Juan Esteban Constaín www.eltiempo.com 27/10/2010

Hubo guerras y saqueos; hubo infamias, cuchillos, todo eso. Pero la decadencia de Roma fue un proceso lentísimo y casi imperceptible.

Siempre, en mis clases de historia, llega un punto en el que me da por imaginarme cómo se imaginarán mis alumnos lo que yo les estoy contando. Qué idea (qué imagen) tendrán ellos de un romano en el siglo II después de Cristo, o de un veneciano en el siglo XIV, o de un maya. ¿Los oirán de verdad, los verán caminando entre las termas y los canales? Es algo que me intriga tanto como la historia misma, y varias veces me ha tocado preguntarlo abiertamente, sin mucho pudor. Dígame, por favor, cómo cree usted que ocurrió eso, cómo se lo imagina.

Y los resultados suelen ser sorprendentes. Porque contar la historia tiene el gran problema -y la gran belleza, el consuelo- de que al hacerlo, querámoslo o no, la volvemos literatura. No importa cuán científicos amanezcamos o cuán rigurosos sean nuestros métodos: toda reconstrucción del pasado es un acto de fe; es decir, una novela. Lo que separa a Ginzburg de Proust es la realidad, los hechos objetivos, sí, pero la realidad no es más que un accidente. En últimas, todos los seres humanos pensamos con imágenes, y las imágenes son precisamente eso: figuras, retratos. Recuerdos, y recuerdos inventados.

Siempre que les pregunto a mis alumnos por la caída de Roma y las invasiones bárbaras, por ejemplo, me dan el mismo cuadro, como si fuera una herencia inconsciente e irrenunciable: hordas de salvajes cayendo al Mediterráneo, en una fenomenal orgía de la que sólo se ven, como destellos, los golpes del acero y las barbas largas entre bocas al acecho. Cosa de unos pocos días, y luego el mundo es un desastre universal, la ruina, la peste. Muchos cuernos, muchos gritos. La Edad Media.

Pero lo extraño es que cuando uno va a las fuentes que relatan la caída del Imperio, desde Jordanes hasta Amiano Marcelino, o cuando uno lee los mejores libros sobre el tema, como el de Gibbon -quizás la mejor investigación histórica de todos los tiempos-, descubre que la cosa fue muy distinta.

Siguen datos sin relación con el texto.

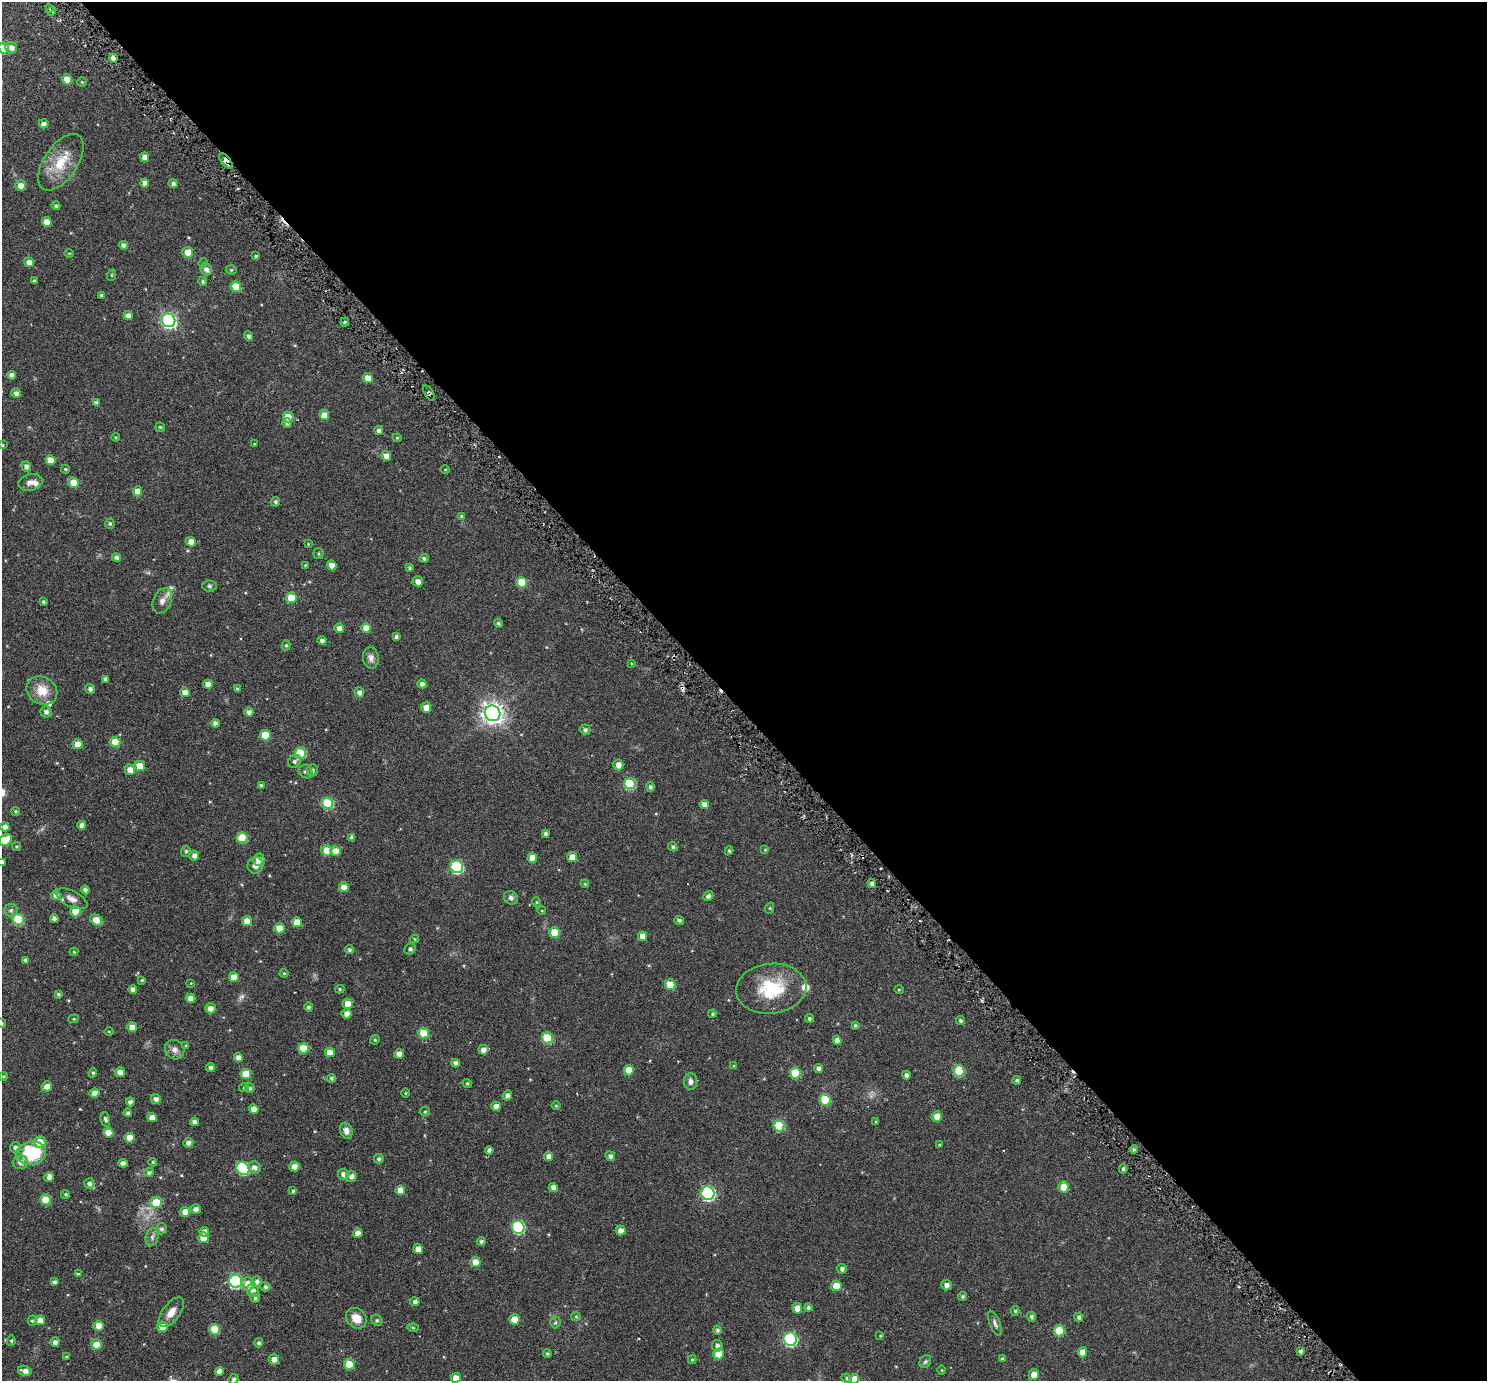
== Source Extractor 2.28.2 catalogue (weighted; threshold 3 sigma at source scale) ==
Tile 8 of 4 x 4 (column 4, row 2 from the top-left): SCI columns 4523-6007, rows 2966-4344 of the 6069 x 6069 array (HDU 1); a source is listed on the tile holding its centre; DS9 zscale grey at full resolution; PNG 1489 x 1383 px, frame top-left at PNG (2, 2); each listed source drawn as its Kron ellipse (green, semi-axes under 4 px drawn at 4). Shown black and unused: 52% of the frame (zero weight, under 3 of 6 exposures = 3% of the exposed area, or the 3 px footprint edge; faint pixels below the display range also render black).
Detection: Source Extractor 2.28.2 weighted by HDU 2 'WHT'; one run over the whole footprint, this tile lists its part. Background 0.032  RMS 0.0083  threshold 0.0339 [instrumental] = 3 sigma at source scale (4.09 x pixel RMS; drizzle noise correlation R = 1.36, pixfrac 0.8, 0.05/0.05 arcsec/px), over >= 5 px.
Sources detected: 337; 1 too faint to see at this stretch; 1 cosmic-ray / hot-pixel residue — neither listed nor drawn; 5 inside a brighter listed object's ellipse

Hubo guerras y saqueos, claro, porque cuándo no los ha habido; hubo infamias, cuchillos, todo eso. Pero la decadencia de Roma fue un proceso lentísimo y casi imperceptible, y las llamadas «invasiones bárbaras» no fueron una invasión, ni un ruido: fueron el asentamiento de los hombres del norte en la civilización mediterránea, metiéndose en ella como si les perteneciera de toda la vida, como si cualquier godo pudiera hablar latín tras limpiarse la boca con una cimitarra.

Eso, de hecho, lo cuenta Gibbon: la historia (la novela) de los pueblos germánicos que entraron a Roma, y se ponían las túnicas de seda de los romanos, que les quedaban pequeñas. Caminaban por las calles del imperio, los invasores, y sonreían. Hablaban en latín (así se acabó el latín; así huyó a las abadías), y amaban a las mujeres romanas con desenfado y eficacia. Luego empezaron a pronunciar discursos, a comprar cargos públicos. Llegó el momento en el que fueron elegidos por el pueblo romano. Hasta que Roma se acabó. Nadie lo sabía entonces, pero Roma se estaba muriendo.

Algo así pasa hoy con las grandes potencias del mundo occidental: todas hicieron imperios, todas saquearon. Todas estaban muy ocupadas pensando en el progreso como para lavar sus baños, y entonces dejaron que miles de bárbaros -nosotros- se encargaran del trabajo sucio. Los latinos en Estados Unidos, los turcos en Alemania, los rumanos en Italia, en fin.

Y ahora resulta que la civilización quiere estar sola con sus valores -ahora sí-, y que a los blancos no les gustan ni los negros ni los musulmanes ni los sudacas.

Lo acaba de decir Ángela Merkel: el multiculturalismo europeo es un fracaso y un embuste. Y tiene razón. Basta ver, si no, cualquier partido de la Champions League.